遺言公正証書(公正証書による遺言)は、公証役場で公証人に作成してもらう遺言書です。
※公証人とは、元裁判官や元検察官など、長年にわたり法律実務に携わった経験豊かな法律家の中から選ばれ、法務大臣によって任命される法律実務のエキスパートです。
公正証書作成までの手順を見てみましょう
遺したい遺言の内容を検討します。どんな内容にしたいか、どんな内容にすれば残された家族のためになるか、そもそも自分の財産にはどんなものがあるのか… 遺言を作成する上で一番重要な手順です。
ひとりひとり事情は異なりますので、この部分は自分自身で慎重に検討する必要があります。必要に応じて専門家のアドバイスを活用することもできます。
必要書類を集めます。公証役場のホームページを参考に遺言を作る人の戸籍謄本、財産に関する資料(不動産の登記簿謄本、預金通帳など)、相続人との関係を示す書類などがあります。
証人2名用意します。身近に頼めるような人がいない場合は公証役場で紹介してもらうこともできます。
遺言の内容や作成日時などを相談します。
遺言者と証人が公証役場に出向き、公証人が遺言の内容を聴取し、作成します。
作成された公正証書の内容を確認し、遺言者、証人、公証人がそれぞれ署名・押印します。
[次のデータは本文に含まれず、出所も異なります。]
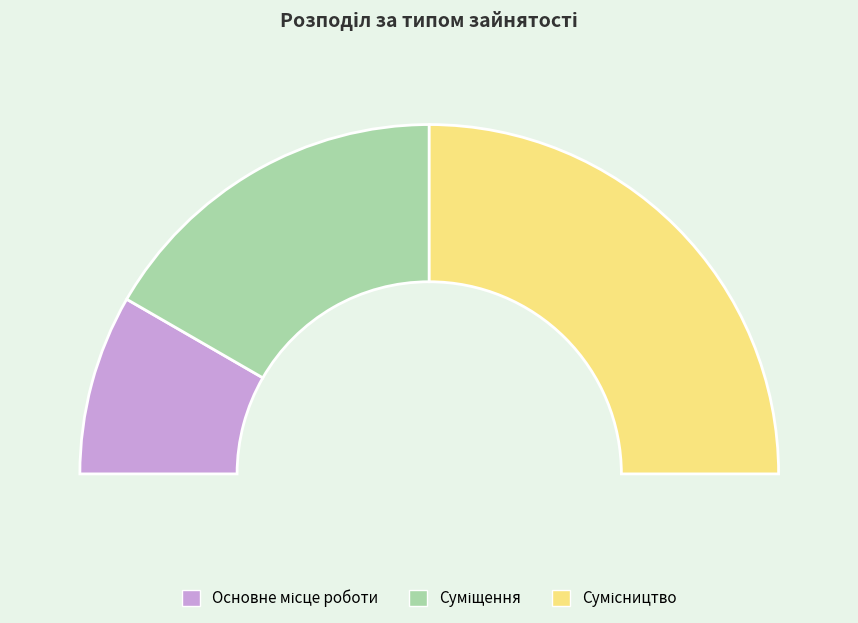

To the nearest percent, what is the difference between the Сумісництво and Суміщення slice percentages?

17%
(現在は署名押印に代えて電子による署名になっています)
メリットについて
無効になる心配がほとんどない
法律の専門家である公証人が作成するため、形式の不備で無効になるリスクが極めて低いと言えます。
家庭裁判所の検認が不要
遺言書を発見した後、家庭裁判所で内容を調査・確定する「検認」の手続きが不要なため、すぐに手続きを進められます。検認が必要な場合、たくさんの書類を集めたり、裁判所に申し立てたりする手続きがご家族の大きな負担になる場合があります。
原本が公証役場に保管される
紛失、偽造、変造の心配がありません。
証拠力が高い
公文書であるため、証明力が高く、相続手続きがスムーズに進みます。
デメリットについて
費用がかかる
公証人の手数料(遺産の価額に応じた費用や、加算費用)と、証人への費用が必要です。
手間がかかる
公証役場へ出向く手間や、事前の打ち合わせ、必要書類の収集に時間がかかります。また、公証役場の混雑具合によっては、2〜3ヶ月待ちになるケースもあります。
証人2名が必要
証人になってくれる人を探す必要があります。(ただし、公証役場で手配も可能です)
まとめ
遺言はなくて困ることが多い反面、あることによりトラブルを引き起こすこともあります。 どんな遺言を作るべきか、これは遺言者の希望を基準に、人間関係や家族の様々な事情を勘案しながら慎重に検討する必要があります。 専門家のアドバイスは大変重要なポイントです。